The Core Problem: "Believing" vs. "Achieving"

The most important takeaway is this: People's gut feelings about who should do the work do not match what actually works best.

  • The Disconnect: The study found that the factors driving people to delegate (like "I feel the AI is great right now") had a huge impact on who did the work, but almost zero impact on whether the team actually got the right answer.
  • The Analogy: It's like a basketball coach who keeps swapping players based on who "feels hot" in the moment. The coach makes a lot of swaps (high delegation activity), but the team's score doesn't go up because the swaps weren't actually based on who was the best player for that specific play.

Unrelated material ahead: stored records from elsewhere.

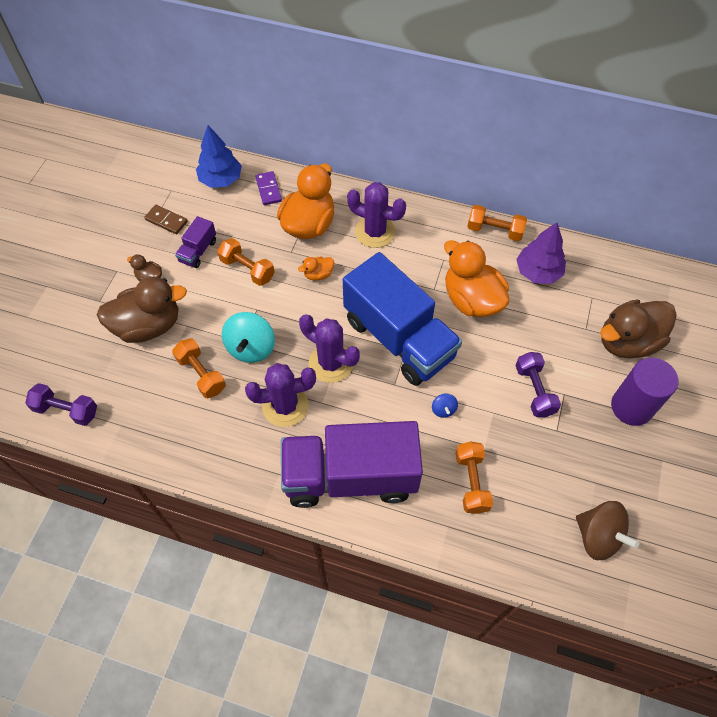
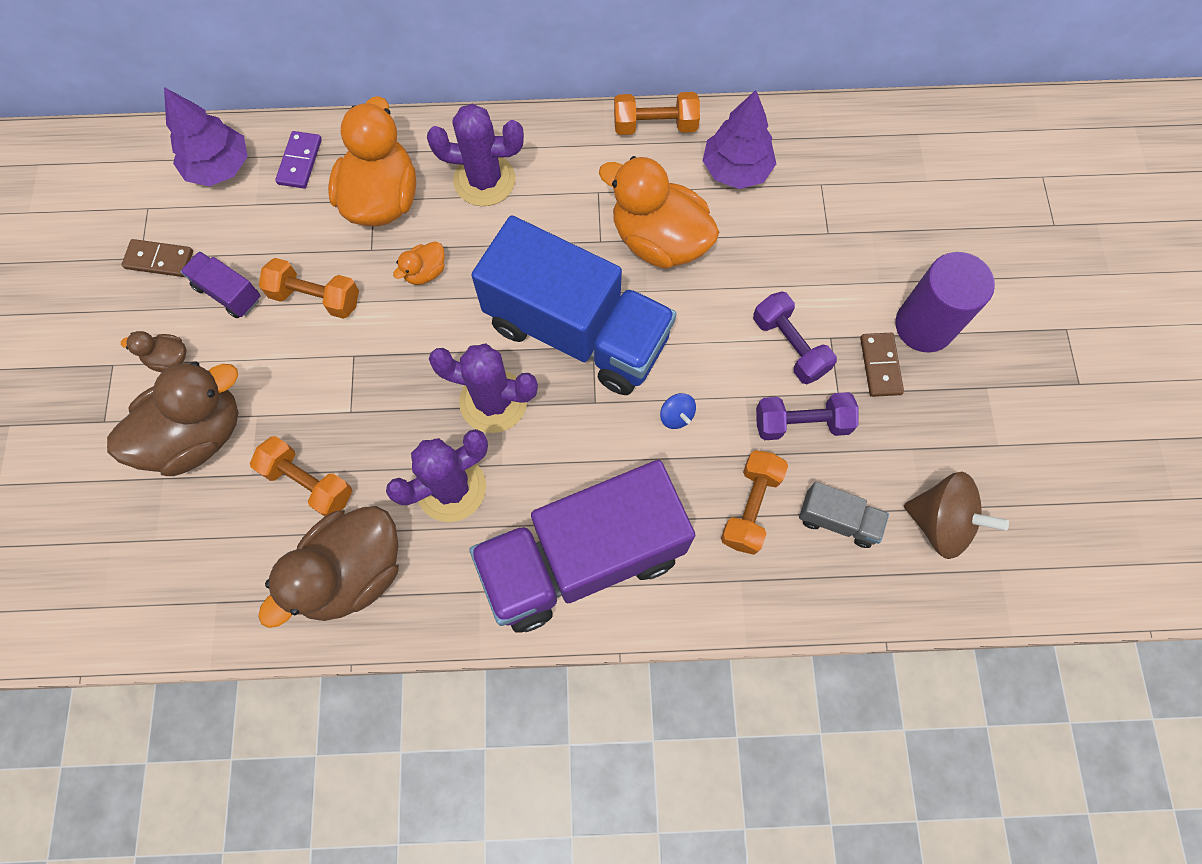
camera: 20 degrees left, 10 degrees up
(66, 410) = (122, 609): purple dumbbell -> purple dumbbell (801, 423)
(198, 251) = (228, 293): purple truck -> purple truck turned 120 degrees clockwise
(221, 179) = (219, 167): blue tree -> purple tree
(251, 348) = (367, 417): turquoise spinning top -> none
(268, 189) = (300, 161): purple domino -> purple domino turned 45 degrees clockwise
(471, 482) = (750, 507): orange dumbbell -> orange dumbbell turned 45 degrees clockwise
(527, 510) = (837, 520): none -> grey truck
(592, 422) = (880, 366): none -> brown domino
(627, 342) = (888, 234): brown duck -> brown duck (352, 573)

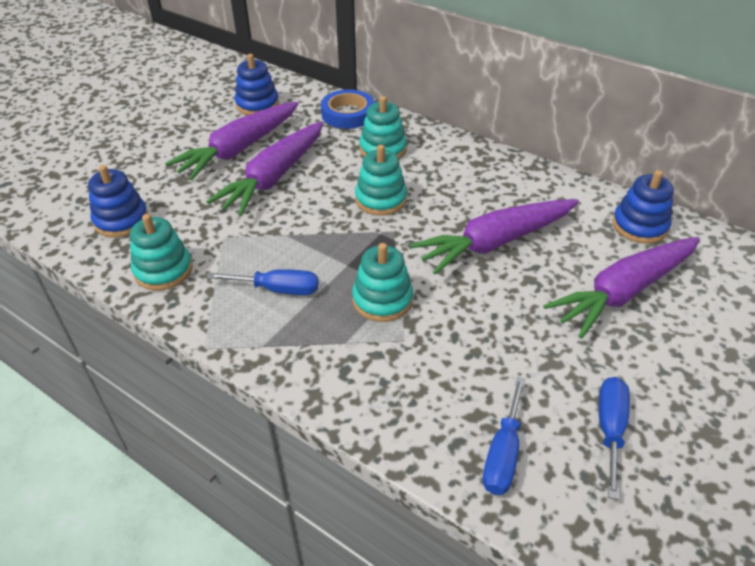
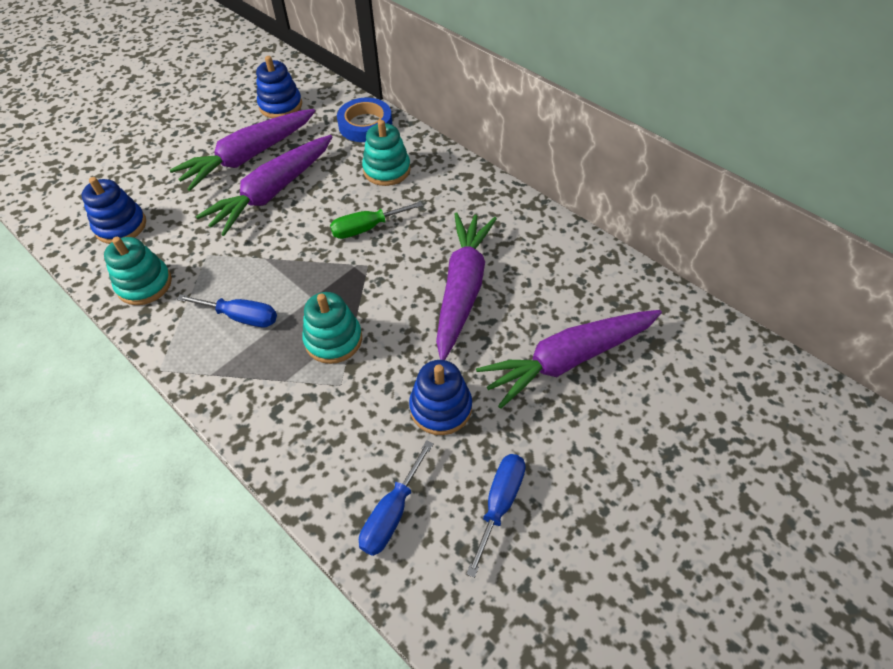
camera: 10 degrees right, 10 degrees up
(381, 199) = (366, 228): turquoise stacking toy -> green screwdriver
(496, 242) = (462, 289): purple carrot -> purple carrot turned 120 degrees clockwise
(639, 226) = (613, 286): blue stacking toy -> blue stacking toy (441, 407)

What Should Designers Do? (The Advice)

The paper suggests that just showing people more data or explanations (Transparency) isn't enough. Here is the new advice:

  1. Don't just show the AI's stats; show the Human's bias. Help people realize, "Hey, you are being stubborn about your own skills," or "Hey, you are getting too excited about the AI right now."
  2. Target the "Root Beliefs," not just the moment. Instead of just helping people make one good decision, help them understand their general relationship with AI before they start the task.
  3. Separate "Learning" from "Doing." Give people complex data to help them understand the system (Calibration), but give them simple, clear tools to help them make the actual decision (Decision Support). Don't mix them up, or people get overwhelmed and make emotional mistakes.

Summary

We often think that if we give humans more information about an AI, they will work with it perfectly. This paper says: No.
Humans have a stubborn belief in themselves and a temporary, inflated belief in the AI. Giving them more info doesn't fix this; it just makes their decisions more volatile. To build better teams, we need to design systems that help humans see their own biases, not just systems that show them more charts.